Treść polecenia »
Proszę wiernie przepisać wiersze wszystkich poniższych wpisów. Obrazy należy pominąć w odpowiedzi.

Dane wejściowe »
__________

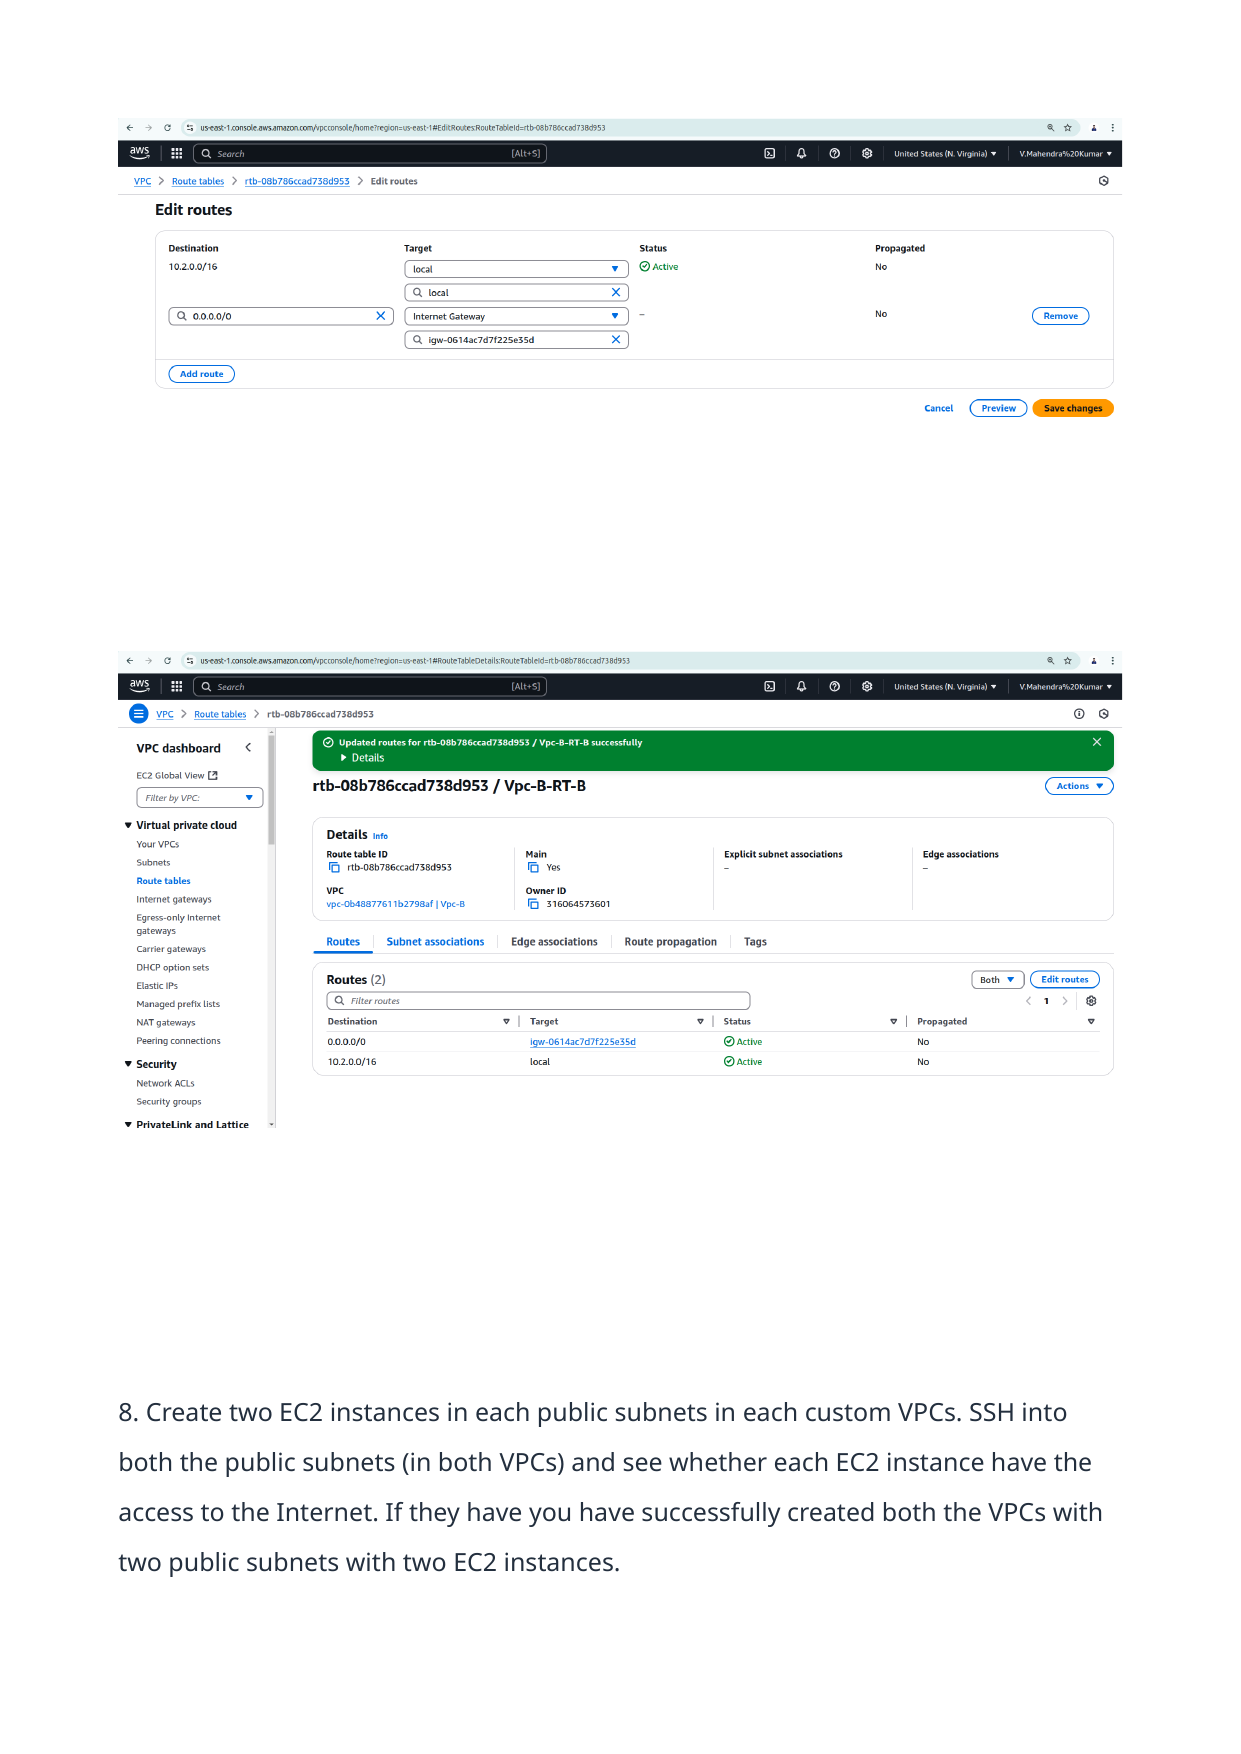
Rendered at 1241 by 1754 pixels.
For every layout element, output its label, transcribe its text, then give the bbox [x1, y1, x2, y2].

picture [118, 651, 1123, 1128]
text 8. Create two EC2 instances in each public subnets in each custom VPCs. SSH into both the public subnets (in both VPCs) and see whether each EC2 instance have the access to the Internet. If they have you have successfully created both the VPCs with two public subnets with two EC2 instances. [118, 1379, 1122, 1579]
picture [118, 118, 1123, 595]
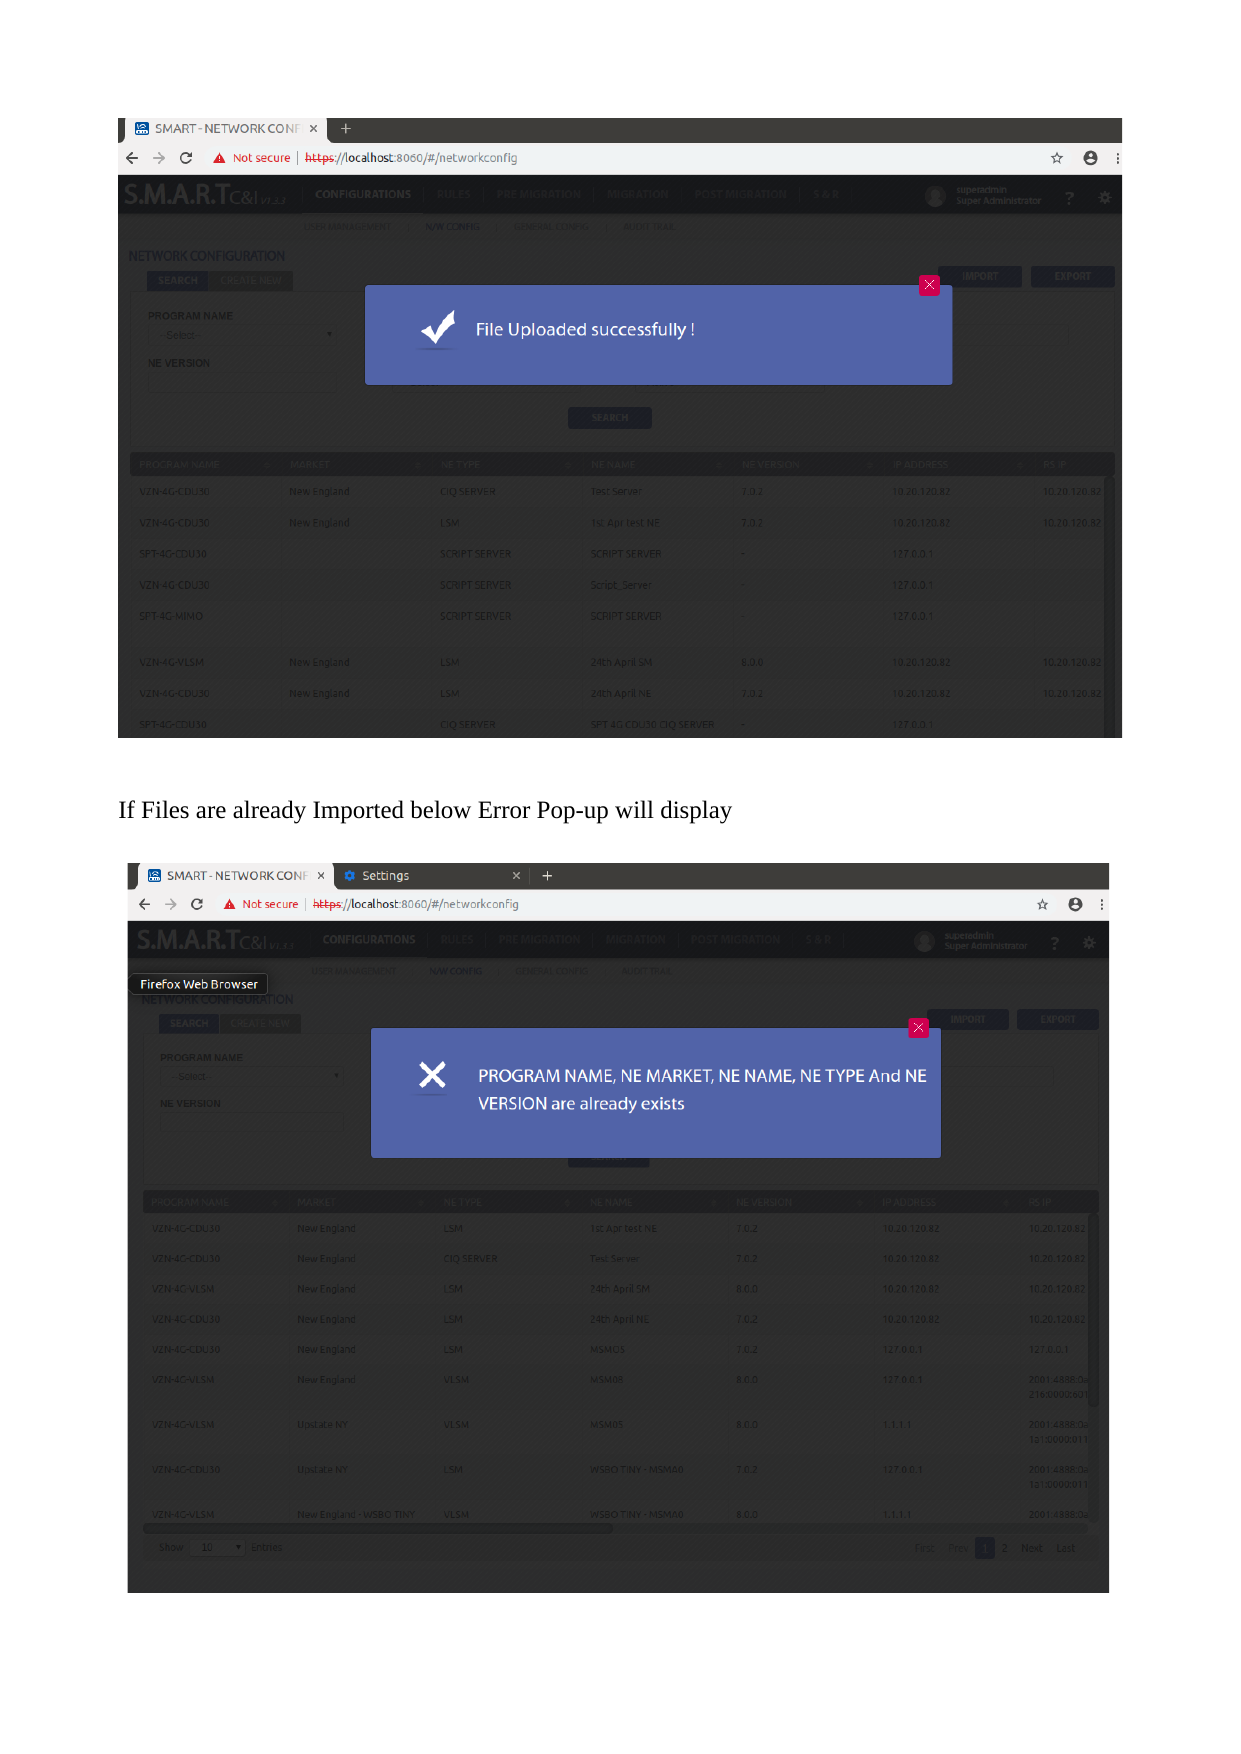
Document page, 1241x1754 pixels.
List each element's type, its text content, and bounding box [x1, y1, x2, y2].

picture [118, 118, 1123, 738]
text If Files are already Imported below Error Pop-up will display [118, 795, 1122, 824]
picture [127, 863, 1110, 1593]
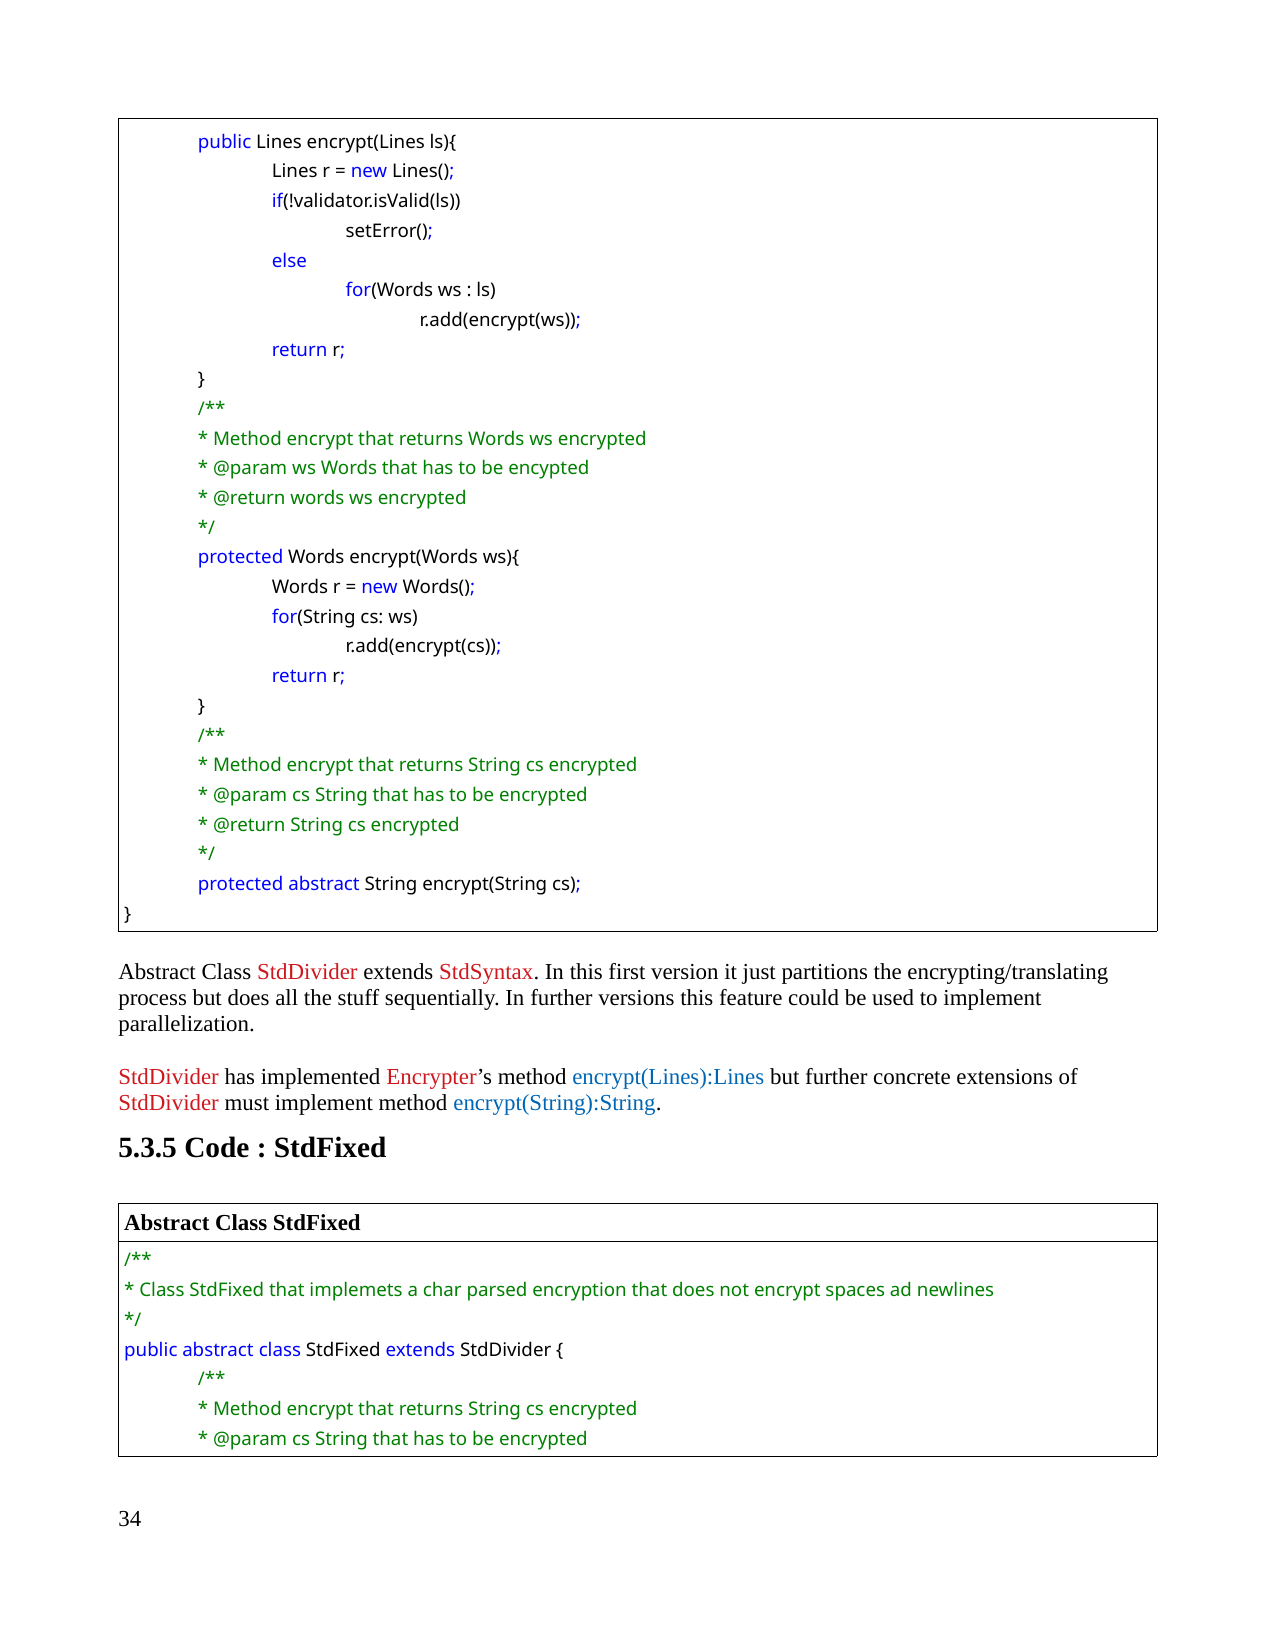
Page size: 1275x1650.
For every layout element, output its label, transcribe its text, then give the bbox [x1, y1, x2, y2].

__________

Rozwiązanie zadania »
Rendered at 1241 by 1754 pixels.
For every layout element, output its label, transcribe its text, then give the bbox [x1, y1, x2, y2].

picture [118, 651, 1123, 1128]
text 8. Create two EC2 instances in each public subnets in each custom VPCs. SSH into both the public subnets (in both VPCs) and see whether each EC2 instance have the access to the Internet. If they have you have successfully created both the VPCs with two public subnets with two EC2 instances. [118, 1379, 1122, 1579]
picture [118, 118, 1123, 595]
Document page, 1241x1754 pixels.
List each element's type, its text content, and bounding box [x1, y1, x2, y2].

picture [118, 118, 1123, 738]
text If Files are already Imported below Error Pop-up will display [118, 795, 1122, 824]
picture [127, 863, 1110, 1593]
Page size: 1275x1650.
For every layout element, output its label, transcribe its text, then give the bbox [x1, y1, x2, y2].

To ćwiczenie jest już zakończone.